Si narra che, col nome di Gestr, Óðinn abbia visitato Óláfr Tryggvason, re di Norvegia (995-1000). Il dio si presentò nelle spoglie d’un vecchio incappucciato, guercio, dotato di grande saggezza ed esperienza, che riportava storie di tutti i paesi del mondo. Lo strano individuo ebbe un lungo colloquio col re, poi, al momento di coricarsi, se ne andò. Il mattino dopo, il sovrano lo fece cercare, ma il vecchio era scomparso. Tuttavia aveva lasciato una gran quantità di carne per il banchetto del re. Ma re Óláfr, che era cristiano, vietò di mangiare quella carte, perché aveva riconosciuto Óðinn sotto le spoglie dell’ospite misterioso.

Con il medesimo nome di Gestr, Óðinn comparve ancora, alcuni anni dopo, al cospetto di re Óláfr II Haraldsson il Santo (1015-1028).
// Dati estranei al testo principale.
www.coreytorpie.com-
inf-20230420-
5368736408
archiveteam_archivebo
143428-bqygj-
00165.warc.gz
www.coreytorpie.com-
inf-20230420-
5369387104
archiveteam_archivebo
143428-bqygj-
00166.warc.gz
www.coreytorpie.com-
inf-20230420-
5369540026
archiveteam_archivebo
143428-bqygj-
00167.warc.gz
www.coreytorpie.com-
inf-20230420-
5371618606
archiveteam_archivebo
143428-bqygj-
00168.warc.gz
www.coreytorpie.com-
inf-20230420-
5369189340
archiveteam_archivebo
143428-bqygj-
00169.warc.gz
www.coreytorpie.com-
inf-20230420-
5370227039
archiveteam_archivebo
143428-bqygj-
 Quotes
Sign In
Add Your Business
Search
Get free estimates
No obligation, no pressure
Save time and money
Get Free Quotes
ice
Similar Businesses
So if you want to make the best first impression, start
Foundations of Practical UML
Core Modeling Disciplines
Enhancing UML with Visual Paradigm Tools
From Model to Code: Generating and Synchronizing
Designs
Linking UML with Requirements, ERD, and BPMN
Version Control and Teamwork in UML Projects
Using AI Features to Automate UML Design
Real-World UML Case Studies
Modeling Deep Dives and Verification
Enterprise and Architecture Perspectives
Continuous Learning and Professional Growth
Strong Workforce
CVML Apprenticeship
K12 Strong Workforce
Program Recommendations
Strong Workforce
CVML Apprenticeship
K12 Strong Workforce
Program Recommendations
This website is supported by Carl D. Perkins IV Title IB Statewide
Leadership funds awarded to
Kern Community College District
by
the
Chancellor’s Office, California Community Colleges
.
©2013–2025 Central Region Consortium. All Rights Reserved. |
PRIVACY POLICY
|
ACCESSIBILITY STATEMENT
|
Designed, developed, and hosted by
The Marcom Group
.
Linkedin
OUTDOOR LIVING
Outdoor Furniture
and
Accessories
Egli giunse alla corte del re sotto l’aspetto di un uomo borioso e scortese. Indossava un cappello a larghe falde che gli nascondeva il volto, e aveva una lunga barba. Nel corso di un colloquio, Gestr descrisse a Óláfr la figura di un sovrano dei tempi passati, il quale era così sapiente che il parlare in poesia era per lui altrettanto facile che per gli altri uomini il normale parlare; costui trionfava in ogni battaglia e poteva concedere agli altri la vittoria così come a sé stesso, a patto che venisse invocato. Da queste parole, re Óláfr riconobbe Óðinn, e lo cacciò via.